Stored data:
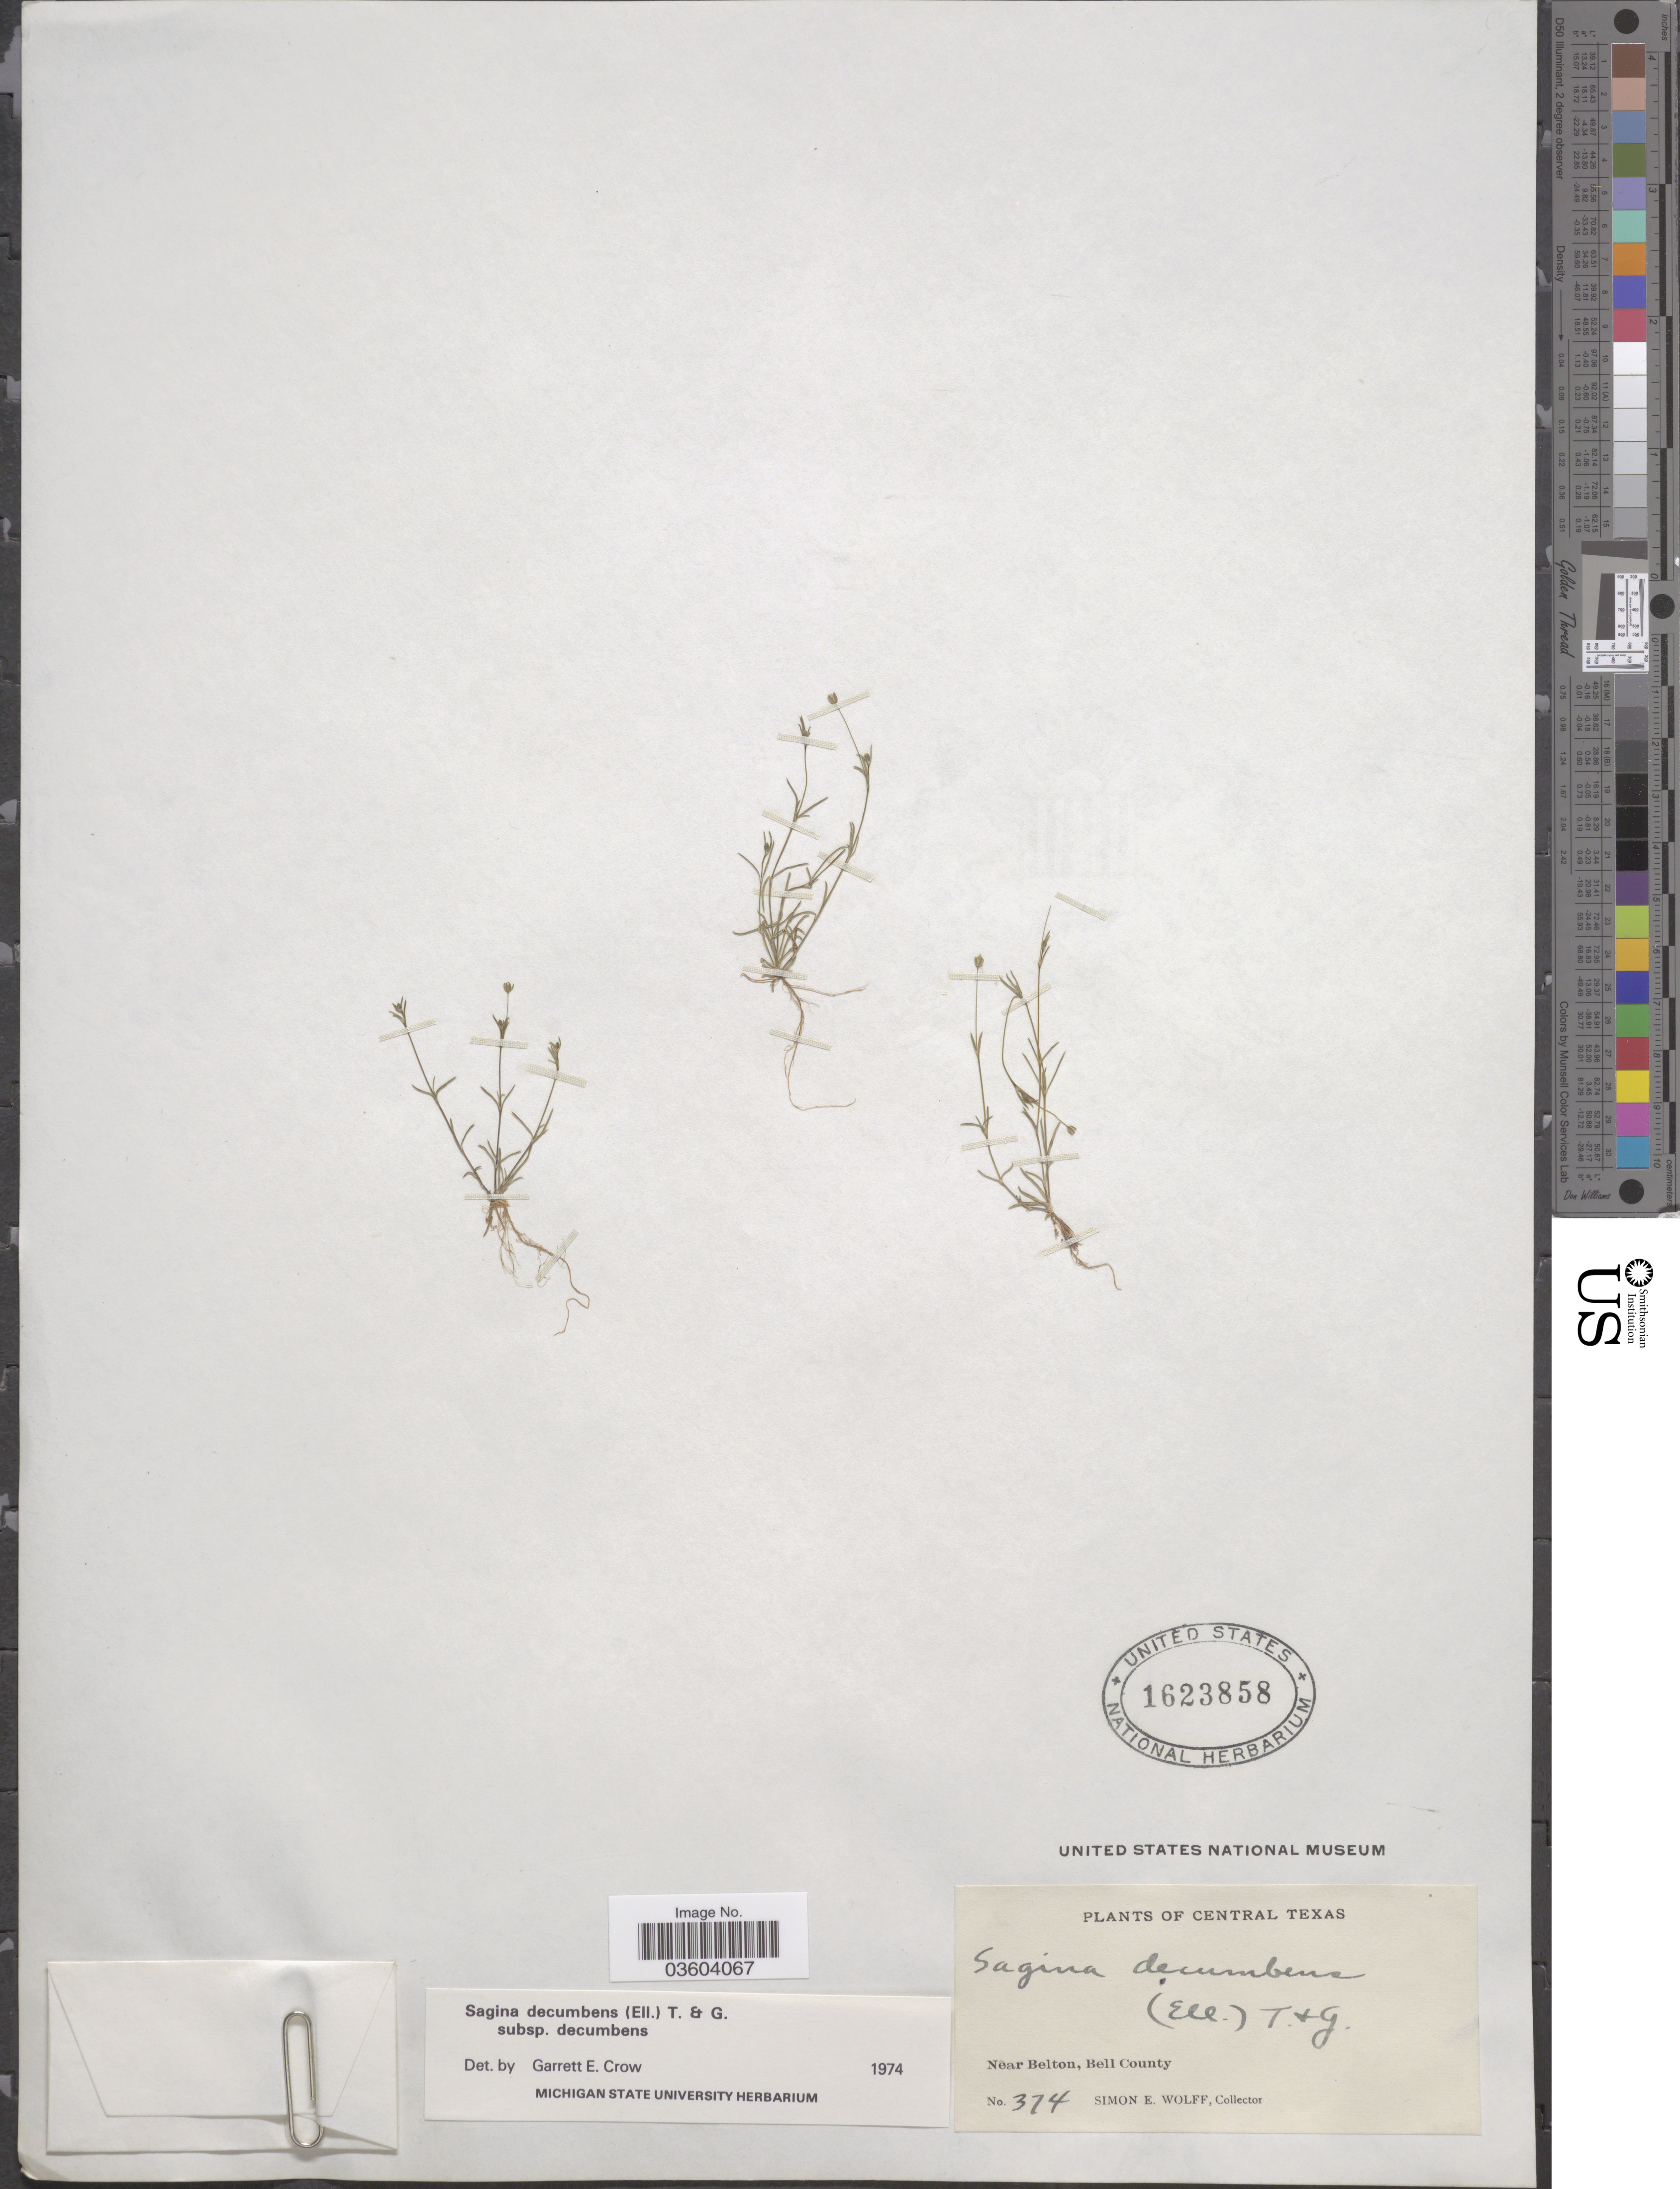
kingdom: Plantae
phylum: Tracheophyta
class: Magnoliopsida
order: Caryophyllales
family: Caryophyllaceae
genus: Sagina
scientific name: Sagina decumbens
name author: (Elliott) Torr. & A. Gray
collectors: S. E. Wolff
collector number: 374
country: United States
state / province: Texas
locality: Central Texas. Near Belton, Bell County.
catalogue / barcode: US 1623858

### OBJECTIVE
Please render the material above as a Markdown table with a "No." column holding the row number and an "Entry" column holding the line, leaving out blank lines. Omit the pictures from the table.

### RESPONSE TO THE TASK
| No. | Entry |
|---|---|
| 1 | kingdom: Plantae |
| 2 | phylum: Tracheophyta |
| 3 | class: Magnoliopsida |
| 4 | order: Caryophyllales |
| 5 | family: Caryophyllaceae |
| 6 | genus: Sagina |
| 7 | scientific name: Sagina decumbens |
| 8 | name author: (Elliott) Torr. & A. Gray |
| 9 | collectors: S. E. Wolff |
| 10 | collector number: 374 |
| 11 | country: United States |
| 12 | state / province: Texas |
| 13 | locality: Central Texas. Near Belton, Bell County. |
| 14 | catalogue / barcode: US 1623858 |